On April 20, 2022, Lucid LLC, a wholly owned subsidiary of Lucid Group, Inc. (collectively, the “Company”), entered into a binding letter of undertaking (the “Letter of Undertaking”) with the Ministry of Finance of the Kingdom of Saudi Arabia (“KSA”). Under the terms of the Letter of Undertaking, the Government of KSA and its entities and corporate subsidiaries (collectively, the “Kingdom”) undertake to purchase up to 100,000 vehicles from the Company over a ten-year period, with an initial commitment to purchase 50,000 vehicles and an option to purchase up to an additional 50,000 vehicles during such ten-year period. The purchase price is determined by the lower of (i) the standard retail price for the applicable vehicle in the KSA; and (ii) the standard retail price for the applicable vehicle in the United States, plus actual cost of logistics, importing, and other actual costs of delivering and homologating vehicles to KSA regulations. The order quantity by the Kingdom will initially range from 1,000 and 2,000 vehicles annually and increase to between 4,000 and 7,000 vehicles annually starting in 2025 unless otherwise agreed by the Kingdom and the Company. The delivery of the vehicles is required to commence no later than the second quarter of 2023.

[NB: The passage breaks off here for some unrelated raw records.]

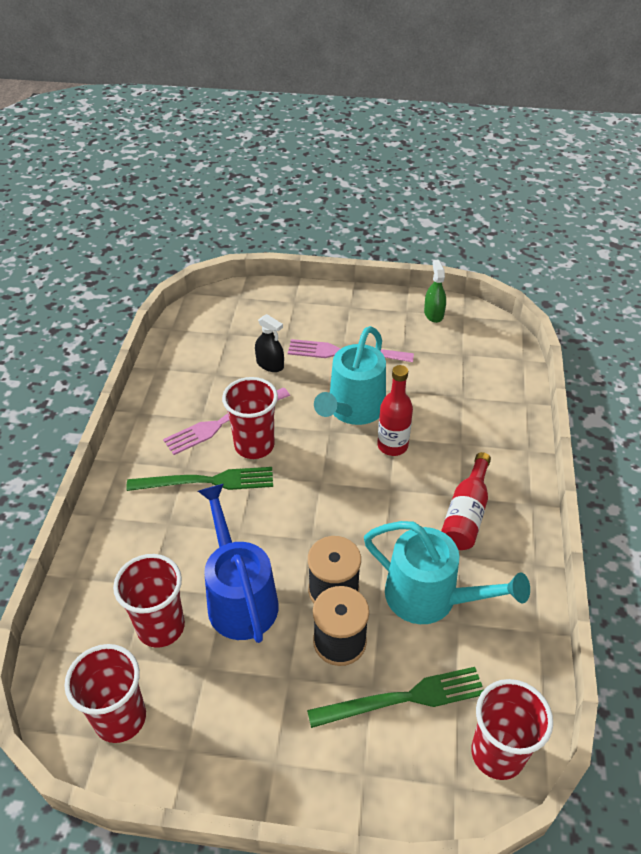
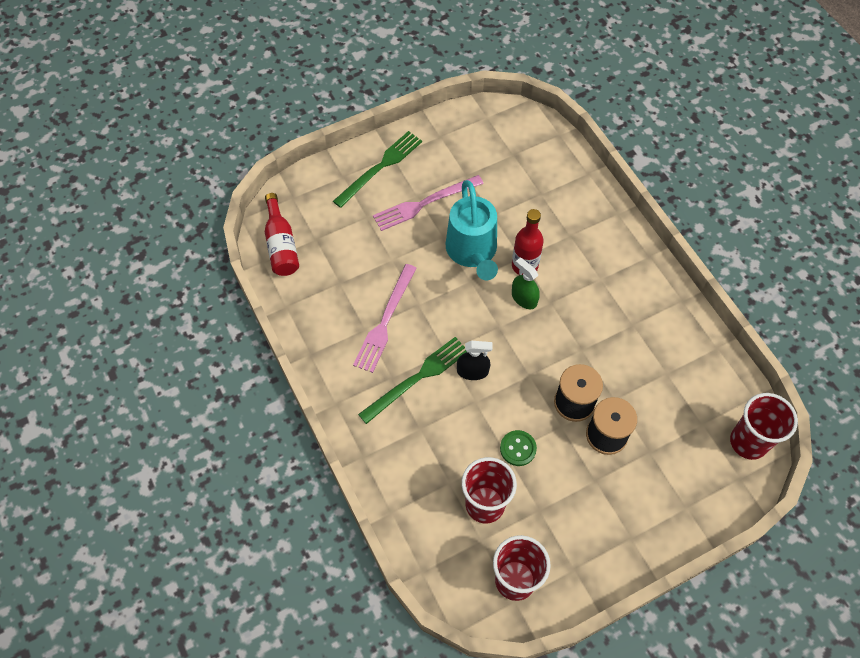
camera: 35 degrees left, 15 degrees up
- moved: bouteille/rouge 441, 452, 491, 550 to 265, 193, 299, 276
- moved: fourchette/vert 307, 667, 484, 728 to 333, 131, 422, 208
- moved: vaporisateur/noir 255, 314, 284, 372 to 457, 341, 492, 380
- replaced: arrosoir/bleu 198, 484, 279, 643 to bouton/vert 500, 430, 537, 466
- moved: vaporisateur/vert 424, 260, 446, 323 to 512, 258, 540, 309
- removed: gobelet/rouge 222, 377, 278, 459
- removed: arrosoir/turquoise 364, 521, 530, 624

On April 29, 2022, Lucid LLC entered into a revolving credit facility agreement (the “GIB Facility Agreement”) with Gulf International Bank (“GIB”). GIB is an affiliate of PIF, which is an affiliate of Ayar, the controlling stockholder of the Company. The GIB Facility Agreement provides for two committed revolving credit facilities in an aggregate principal amount of SAR 1 billion (approximately $266.7 million). SAR
650 million (approximately $173.3 million) under the GIB Facility Agreement is available as bridge financing (the “Bridge Facility”) of Lucid LLC’s capital expenditures in connection with the KSA Facility. The remaining SAR 350 million (approximately $93.3 million) may be used for general corporate purposes (the “Working Capital Facility”). Loans under the Bridge Facility and the Working Capital Facility will have a maturity of no more than 12 months. The Bridge Facility will bear interest at a rate of 1.25% per annum over 3-month SAIBOR and the Working Capital Facility will bear interest at a rate of 1.70% per annum over 3-month SAIBOR and associated fees. Commitments under the GIB Facility Agreement will terminate, and all amounts then outstanding thereunder will become payable, on the third anniversary of the GIB Facility Agreement. The GIB Facility Agreement contains certain conditions precedent to drawdowns, representations and warranties and covenants of Lucid LLC and events of default.